**Required work:** In this data, count the lines in which "family" appears and give only that number.

───── Records supplied ─────

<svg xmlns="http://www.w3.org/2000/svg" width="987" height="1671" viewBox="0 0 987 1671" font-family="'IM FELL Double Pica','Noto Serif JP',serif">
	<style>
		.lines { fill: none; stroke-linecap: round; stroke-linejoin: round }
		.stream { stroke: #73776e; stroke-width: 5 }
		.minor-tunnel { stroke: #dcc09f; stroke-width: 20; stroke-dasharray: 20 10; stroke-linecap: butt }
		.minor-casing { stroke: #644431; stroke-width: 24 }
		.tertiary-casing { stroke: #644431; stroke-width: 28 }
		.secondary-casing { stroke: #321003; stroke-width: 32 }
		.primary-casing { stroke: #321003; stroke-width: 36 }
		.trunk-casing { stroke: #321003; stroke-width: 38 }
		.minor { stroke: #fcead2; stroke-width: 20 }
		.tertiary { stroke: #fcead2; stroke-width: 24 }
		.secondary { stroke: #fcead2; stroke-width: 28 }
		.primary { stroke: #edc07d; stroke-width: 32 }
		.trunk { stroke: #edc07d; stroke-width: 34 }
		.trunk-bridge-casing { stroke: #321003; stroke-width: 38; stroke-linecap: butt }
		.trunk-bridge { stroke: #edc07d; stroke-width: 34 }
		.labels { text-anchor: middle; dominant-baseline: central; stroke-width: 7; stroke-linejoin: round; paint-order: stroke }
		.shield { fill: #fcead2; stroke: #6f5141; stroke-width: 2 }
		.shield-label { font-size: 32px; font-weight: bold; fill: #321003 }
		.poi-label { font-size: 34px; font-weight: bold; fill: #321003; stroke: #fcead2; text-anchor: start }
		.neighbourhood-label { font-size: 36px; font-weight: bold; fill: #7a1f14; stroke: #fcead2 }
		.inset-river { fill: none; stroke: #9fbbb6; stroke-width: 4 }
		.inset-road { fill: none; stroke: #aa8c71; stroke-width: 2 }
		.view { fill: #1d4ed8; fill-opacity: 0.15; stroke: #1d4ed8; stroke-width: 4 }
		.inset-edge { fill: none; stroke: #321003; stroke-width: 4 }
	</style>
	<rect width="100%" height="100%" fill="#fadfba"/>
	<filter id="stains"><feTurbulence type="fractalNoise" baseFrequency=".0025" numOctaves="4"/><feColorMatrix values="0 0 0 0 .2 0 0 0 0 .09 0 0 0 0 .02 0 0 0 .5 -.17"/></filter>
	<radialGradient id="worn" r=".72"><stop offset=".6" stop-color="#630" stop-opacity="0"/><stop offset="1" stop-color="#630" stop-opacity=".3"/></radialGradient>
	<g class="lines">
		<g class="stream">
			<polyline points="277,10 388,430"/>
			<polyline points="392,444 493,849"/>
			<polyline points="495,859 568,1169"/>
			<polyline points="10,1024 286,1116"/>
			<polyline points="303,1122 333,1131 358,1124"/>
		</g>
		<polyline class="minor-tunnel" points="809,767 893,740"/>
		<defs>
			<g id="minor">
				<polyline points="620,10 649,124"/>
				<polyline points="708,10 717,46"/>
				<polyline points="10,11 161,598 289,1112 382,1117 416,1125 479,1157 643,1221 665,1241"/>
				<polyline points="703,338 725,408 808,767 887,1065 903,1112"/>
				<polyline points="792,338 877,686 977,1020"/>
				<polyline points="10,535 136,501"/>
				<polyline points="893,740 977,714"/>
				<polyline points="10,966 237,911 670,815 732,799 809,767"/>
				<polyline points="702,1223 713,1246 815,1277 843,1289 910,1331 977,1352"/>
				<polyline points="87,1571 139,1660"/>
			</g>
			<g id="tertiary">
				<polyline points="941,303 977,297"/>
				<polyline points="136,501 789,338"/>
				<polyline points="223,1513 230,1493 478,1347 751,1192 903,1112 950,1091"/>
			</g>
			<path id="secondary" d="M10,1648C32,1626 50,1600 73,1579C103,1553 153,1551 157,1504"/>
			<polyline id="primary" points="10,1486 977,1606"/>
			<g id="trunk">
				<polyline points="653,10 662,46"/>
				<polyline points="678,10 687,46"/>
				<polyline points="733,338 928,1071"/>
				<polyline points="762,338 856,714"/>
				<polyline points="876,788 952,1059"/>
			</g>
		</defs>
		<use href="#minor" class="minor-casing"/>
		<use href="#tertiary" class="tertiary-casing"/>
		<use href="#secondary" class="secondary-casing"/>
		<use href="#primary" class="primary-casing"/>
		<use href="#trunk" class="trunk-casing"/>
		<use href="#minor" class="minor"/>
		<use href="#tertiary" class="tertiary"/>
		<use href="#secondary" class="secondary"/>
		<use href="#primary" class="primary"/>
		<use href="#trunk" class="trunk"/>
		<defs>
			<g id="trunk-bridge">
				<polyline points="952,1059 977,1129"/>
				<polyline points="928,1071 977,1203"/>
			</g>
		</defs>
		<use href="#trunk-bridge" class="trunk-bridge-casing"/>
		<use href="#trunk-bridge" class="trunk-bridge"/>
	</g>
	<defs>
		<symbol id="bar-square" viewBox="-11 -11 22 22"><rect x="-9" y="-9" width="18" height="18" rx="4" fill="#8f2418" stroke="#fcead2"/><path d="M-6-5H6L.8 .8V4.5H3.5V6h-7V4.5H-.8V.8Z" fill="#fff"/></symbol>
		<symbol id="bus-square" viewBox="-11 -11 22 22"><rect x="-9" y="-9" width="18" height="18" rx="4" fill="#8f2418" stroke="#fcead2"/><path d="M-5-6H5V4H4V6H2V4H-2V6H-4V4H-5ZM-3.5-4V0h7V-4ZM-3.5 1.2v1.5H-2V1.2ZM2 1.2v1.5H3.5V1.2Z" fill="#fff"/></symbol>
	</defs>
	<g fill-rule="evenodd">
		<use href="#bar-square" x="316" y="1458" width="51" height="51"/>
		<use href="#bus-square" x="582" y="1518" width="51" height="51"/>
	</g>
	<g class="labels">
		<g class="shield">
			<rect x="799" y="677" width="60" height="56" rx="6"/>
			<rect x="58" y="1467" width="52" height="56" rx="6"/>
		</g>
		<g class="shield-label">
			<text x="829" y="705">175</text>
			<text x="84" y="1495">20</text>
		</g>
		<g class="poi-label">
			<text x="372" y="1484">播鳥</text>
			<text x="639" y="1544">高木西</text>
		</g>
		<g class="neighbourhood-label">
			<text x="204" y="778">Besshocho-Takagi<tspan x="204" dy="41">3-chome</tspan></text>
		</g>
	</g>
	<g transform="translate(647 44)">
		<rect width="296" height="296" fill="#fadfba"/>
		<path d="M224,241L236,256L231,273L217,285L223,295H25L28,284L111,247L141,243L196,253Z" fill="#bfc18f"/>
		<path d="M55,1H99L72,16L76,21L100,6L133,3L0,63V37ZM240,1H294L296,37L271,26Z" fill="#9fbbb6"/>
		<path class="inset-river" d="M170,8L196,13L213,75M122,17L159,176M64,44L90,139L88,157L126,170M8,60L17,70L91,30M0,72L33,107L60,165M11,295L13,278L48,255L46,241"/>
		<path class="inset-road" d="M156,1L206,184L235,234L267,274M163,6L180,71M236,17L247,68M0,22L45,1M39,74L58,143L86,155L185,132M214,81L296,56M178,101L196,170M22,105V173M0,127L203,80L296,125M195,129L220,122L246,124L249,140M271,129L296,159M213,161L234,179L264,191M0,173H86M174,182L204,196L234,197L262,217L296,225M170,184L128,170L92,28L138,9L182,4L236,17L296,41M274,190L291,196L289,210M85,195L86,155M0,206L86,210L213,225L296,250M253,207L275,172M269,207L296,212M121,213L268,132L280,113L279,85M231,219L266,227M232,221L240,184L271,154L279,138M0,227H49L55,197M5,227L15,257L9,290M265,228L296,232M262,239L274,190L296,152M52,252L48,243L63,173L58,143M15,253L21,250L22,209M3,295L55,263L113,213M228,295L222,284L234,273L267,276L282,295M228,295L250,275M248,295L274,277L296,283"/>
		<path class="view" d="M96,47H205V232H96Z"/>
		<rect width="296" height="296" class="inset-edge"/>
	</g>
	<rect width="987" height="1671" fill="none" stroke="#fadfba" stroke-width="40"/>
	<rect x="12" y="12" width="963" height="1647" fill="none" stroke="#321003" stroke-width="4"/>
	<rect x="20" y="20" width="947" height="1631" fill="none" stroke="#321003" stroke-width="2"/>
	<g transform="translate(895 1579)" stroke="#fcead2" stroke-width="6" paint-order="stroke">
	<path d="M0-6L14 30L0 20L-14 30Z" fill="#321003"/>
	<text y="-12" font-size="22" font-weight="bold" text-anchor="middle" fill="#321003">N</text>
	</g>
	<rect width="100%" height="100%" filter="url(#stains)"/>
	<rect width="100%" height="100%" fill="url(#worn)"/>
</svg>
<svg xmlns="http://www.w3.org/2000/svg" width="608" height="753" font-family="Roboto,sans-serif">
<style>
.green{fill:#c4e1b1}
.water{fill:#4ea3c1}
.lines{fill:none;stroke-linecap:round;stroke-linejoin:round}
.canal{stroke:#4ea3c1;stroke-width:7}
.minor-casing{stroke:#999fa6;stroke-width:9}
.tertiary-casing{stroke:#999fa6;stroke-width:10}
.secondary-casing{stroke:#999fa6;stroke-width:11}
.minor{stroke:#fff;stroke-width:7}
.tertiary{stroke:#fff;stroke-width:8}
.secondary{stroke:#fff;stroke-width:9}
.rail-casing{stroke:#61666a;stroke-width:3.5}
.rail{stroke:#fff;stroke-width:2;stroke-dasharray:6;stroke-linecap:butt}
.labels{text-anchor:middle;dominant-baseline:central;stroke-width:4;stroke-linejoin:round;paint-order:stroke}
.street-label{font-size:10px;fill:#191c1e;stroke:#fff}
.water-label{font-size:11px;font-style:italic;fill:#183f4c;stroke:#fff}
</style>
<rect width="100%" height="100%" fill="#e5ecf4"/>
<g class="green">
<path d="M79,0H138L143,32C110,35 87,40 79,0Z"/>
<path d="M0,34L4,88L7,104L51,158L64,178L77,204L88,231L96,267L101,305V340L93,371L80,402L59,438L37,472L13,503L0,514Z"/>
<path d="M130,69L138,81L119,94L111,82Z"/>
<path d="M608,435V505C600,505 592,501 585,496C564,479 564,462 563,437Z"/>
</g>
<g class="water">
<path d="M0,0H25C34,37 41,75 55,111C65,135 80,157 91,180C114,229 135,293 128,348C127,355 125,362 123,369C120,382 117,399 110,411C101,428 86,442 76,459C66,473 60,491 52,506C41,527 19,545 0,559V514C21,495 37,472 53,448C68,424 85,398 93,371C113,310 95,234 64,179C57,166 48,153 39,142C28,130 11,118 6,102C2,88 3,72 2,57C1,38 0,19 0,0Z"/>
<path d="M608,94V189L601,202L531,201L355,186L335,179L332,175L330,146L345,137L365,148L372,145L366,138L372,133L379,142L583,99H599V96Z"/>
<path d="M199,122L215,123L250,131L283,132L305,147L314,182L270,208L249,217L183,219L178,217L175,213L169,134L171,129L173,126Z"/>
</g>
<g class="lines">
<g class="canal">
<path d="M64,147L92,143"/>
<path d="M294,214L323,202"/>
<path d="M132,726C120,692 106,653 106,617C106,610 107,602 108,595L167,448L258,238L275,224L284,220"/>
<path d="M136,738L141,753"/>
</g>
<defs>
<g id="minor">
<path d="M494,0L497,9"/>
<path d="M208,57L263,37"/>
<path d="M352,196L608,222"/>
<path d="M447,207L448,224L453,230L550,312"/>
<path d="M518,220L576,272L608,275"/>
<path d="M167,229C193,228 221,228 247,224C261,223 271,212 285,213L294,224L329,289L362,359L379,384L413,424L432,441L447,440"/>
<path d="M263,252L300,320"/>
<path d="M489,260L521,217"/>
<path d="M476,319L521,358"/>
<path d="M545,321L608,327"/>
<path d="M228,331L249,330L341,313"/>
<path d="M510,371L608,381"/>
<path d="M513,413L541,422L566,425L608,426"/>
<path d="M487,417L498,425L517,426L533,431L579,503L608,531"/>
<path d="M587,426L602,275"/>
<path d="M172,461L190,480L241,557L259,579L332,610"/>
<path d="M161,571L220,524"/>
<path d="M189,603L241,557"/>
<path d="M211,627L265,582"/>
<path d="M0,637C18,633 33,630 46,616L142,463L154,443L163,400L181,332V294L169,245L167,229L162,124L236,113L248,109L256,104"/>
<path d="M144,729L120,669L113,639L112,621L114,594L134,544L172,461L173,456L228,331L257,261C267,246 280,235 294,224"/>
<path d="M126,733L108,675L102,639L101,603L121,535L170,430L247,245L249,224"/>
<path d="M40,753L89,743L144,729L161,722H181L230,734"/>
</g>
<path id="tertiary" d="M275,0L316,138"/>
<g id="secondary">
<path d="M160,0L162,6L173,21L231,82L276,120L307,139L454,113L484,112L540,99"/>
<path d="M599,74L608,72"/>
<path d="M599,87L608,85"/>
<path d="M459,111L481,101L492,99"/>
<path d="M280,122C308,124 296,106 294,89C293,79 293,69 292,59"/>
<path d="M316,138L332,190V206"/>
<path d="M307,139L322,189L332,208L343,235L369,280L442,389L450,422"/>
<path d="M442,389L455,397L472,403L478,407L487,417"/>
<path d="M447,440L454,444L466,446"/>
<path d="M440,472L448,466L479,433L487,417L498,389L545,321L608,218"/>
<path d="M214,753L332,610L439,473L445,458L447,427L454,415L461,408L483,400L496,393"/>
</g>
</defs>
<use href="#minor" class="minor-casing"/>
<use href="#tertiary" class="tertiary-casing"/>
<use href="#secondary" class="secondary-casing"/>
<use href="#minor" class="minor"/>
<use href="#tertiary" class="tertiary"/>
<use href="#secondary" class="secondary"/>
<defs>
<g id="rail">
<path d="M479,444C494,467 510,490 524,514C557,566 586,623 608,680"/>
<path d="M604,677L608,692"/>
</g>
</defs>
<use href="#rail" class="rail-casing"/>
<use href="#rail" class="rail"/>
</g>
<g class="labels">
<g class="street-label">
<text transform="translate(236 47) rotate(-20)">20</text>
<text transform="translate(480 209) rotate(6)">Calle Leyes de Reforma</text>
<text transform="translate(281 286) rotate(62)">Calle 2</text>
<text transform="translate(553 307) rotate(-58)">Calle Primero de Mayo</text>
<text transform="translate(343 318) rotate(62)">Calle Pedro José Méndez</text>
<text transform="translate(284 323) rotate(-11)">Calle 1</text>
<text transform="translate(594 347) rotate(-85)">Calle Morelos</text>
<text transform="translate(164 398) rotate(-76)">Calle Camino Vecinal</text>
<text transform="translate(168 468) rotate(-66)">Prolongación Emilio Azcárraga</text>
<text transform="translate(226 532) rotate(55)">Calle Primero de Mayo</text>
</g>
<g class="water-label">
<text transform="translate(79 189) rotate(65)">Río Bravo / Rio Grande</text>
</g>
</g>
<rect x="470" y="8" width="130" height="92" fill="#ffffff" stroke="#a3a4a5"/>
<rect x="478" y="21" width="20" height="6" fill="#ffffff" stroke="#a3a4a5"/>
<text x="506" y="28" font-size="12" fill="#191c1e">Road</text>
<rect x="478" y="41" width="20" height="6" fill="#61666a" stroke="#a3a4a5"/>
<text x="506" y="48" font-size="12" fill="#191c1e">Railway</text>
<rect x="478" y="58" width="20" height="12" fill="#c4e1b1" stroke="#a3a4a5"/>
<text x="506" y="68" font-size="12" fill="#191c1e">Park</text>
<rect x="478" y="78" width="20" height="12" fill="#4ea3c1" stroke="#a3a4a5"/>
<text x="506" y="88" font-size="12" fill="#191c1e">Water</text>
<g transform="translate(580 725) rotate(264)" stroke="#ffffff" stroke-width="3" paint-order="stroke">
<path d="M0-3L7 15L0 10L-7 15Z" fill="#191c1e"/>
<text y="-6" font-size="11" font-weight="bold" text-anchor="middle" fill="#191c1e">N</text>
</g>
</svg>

─────

**Your response:** 2